# [Check your understanding]
1. In the GPU profiling text, what percentage of GPU time went to memory operations?
2. Please write out the GPU profiling text from "Only 27% on" to "of this problem.".
START Document text
Configuration	MSA Single Thread	MSA Multi-Thread	CSA Single Thread	CSA Multi-Thread
CPU Only	3,493,635 μs	876,549 μs	3,884,980 μs	995,846 μs
GPU + CPU	1,358,433 μs	344,000 μs	1,563,125 μs	440,082 μs
GPU (Warped) + CPU	1,208,433 μs	321,389 μs	1,413,214 μs	400,981 μs

Key Results:

3x improvement from heterogeneous computing alone
Additional 20% boost from warp-level optimizations
Total speedup: Up to 11x faster than baseline (3.49s → 0.32s for MSA)

Memory Bottleneck Discovery

CUDA Total Time Profiling

CUDA Profiling Revealed:

73% of GPU time spent on memory operations (copying, allocation, deallocation)
Only 27% on actual computation
Key insight: Memory management, not computation, determines performance

If we remember the roofline model, it is obvious here that we are in the nonoptimal part of the roofline model (i.e. not utilizing hardware effectively)

Implementation Highlights

Below are a couple of design details to show how we thought of this problem.
END Document text
START Supplied entries
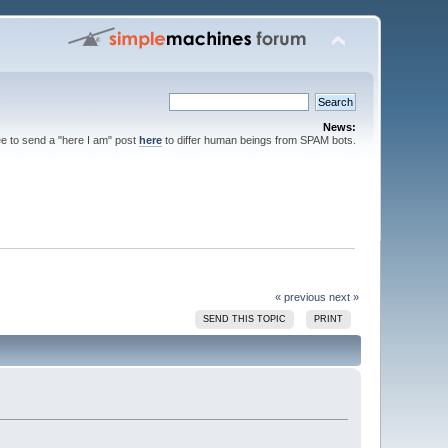
News:
ee to send a "here I am" post
here
to differ human beings from SPAM bots.
« previous
next »
SEND THIS TOPIC
PRINT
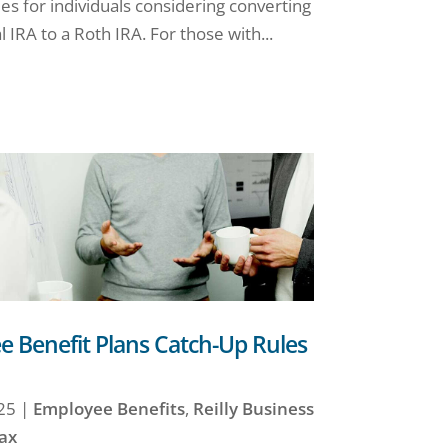
es for individuals considering converting
l IRA to a Roth IRA. For those with...
 Benefit Plans Catch-Up Rules
25
|
Employee Benefits
,
Reilly Business
ax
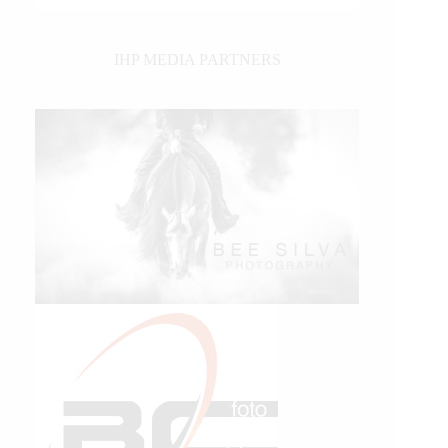
IHP MEDIA PARTNERS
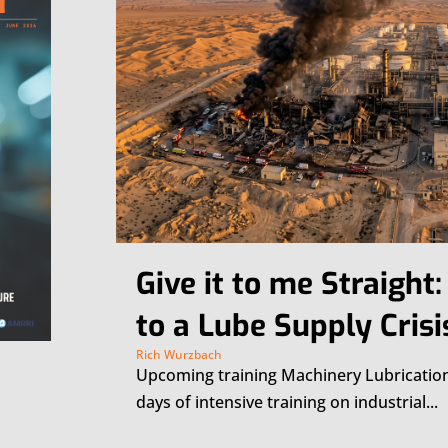
Give it to me Straight
to a Lube Supply Crisi
Rich Wurzbach
Upcoming training Machinery Lubricatio
days of intensive training on industrial...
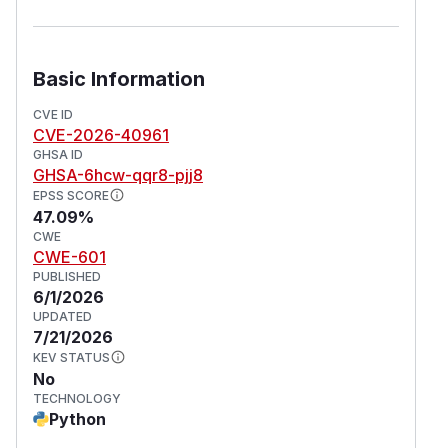
Basic Information
CVE ID
CVE-2026-40961
GHSA ID
GHSA-6hcw-qqr8-pjj8
EPSS SCORE
47.09%
CWE
CWE-601
PUBLISHED
6/1/2026
UPDATED
7/21/2026
KEV STATUS
No
TECHNOLOGY
Python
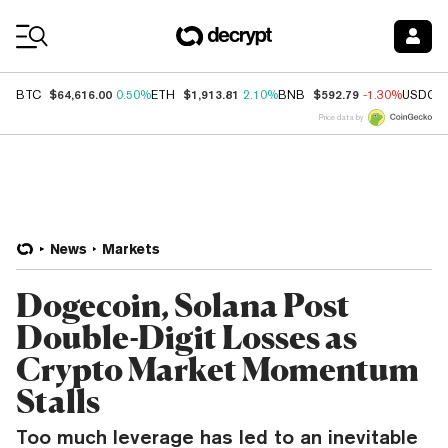
Coin Prices
$64,616.00
$1,913.81
$592.79
BTC
0.50%
ETH
2.10%
BNB
-1.30%
USDC
Price data by
News
Markets
Dogecoin, Solana Post
Double-Digit Losses as
Crypto Market Momentum
Stalls
Too much leverage has led to an inevitable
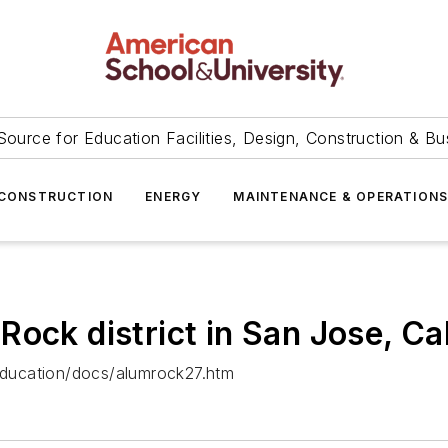
Source for Education Facilities, Design, Construction & Bu
CONSTRUCTION
ENERGY
MAINTENANCE & OPERATION
ck district in San Jose, Calif
ducation/docs/alumrock27.htm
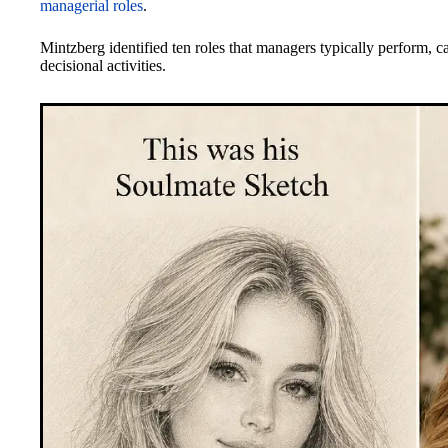
managerial roles
.
Mintzberg identified ten roles that managers typically perform, ca
decisional activities.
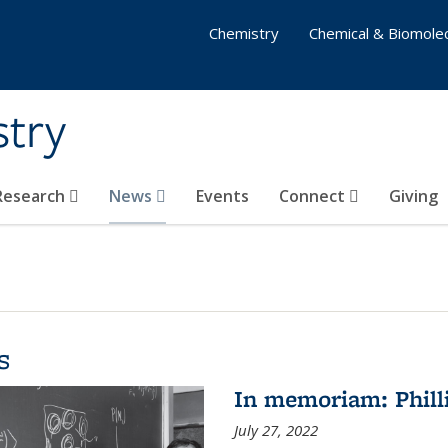
Chemistry
Chemical & Biomolec
stry
 Research
News
Events
Connect
Giving
s
In memoriam: Philli
July 27, 2022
END Supplied entries
# [Answers]
1. 73%

2.
Only 27% on actual computation
Key insight: Memory management, not computation, determines performance

If we remember the roofline model, it is obvious here that we are in the nonoptimal part of the roofline model (i.e. not utilizing hardware effectively)

Implementation Highlights

Below are a couple of design details to show how we thought of this problem.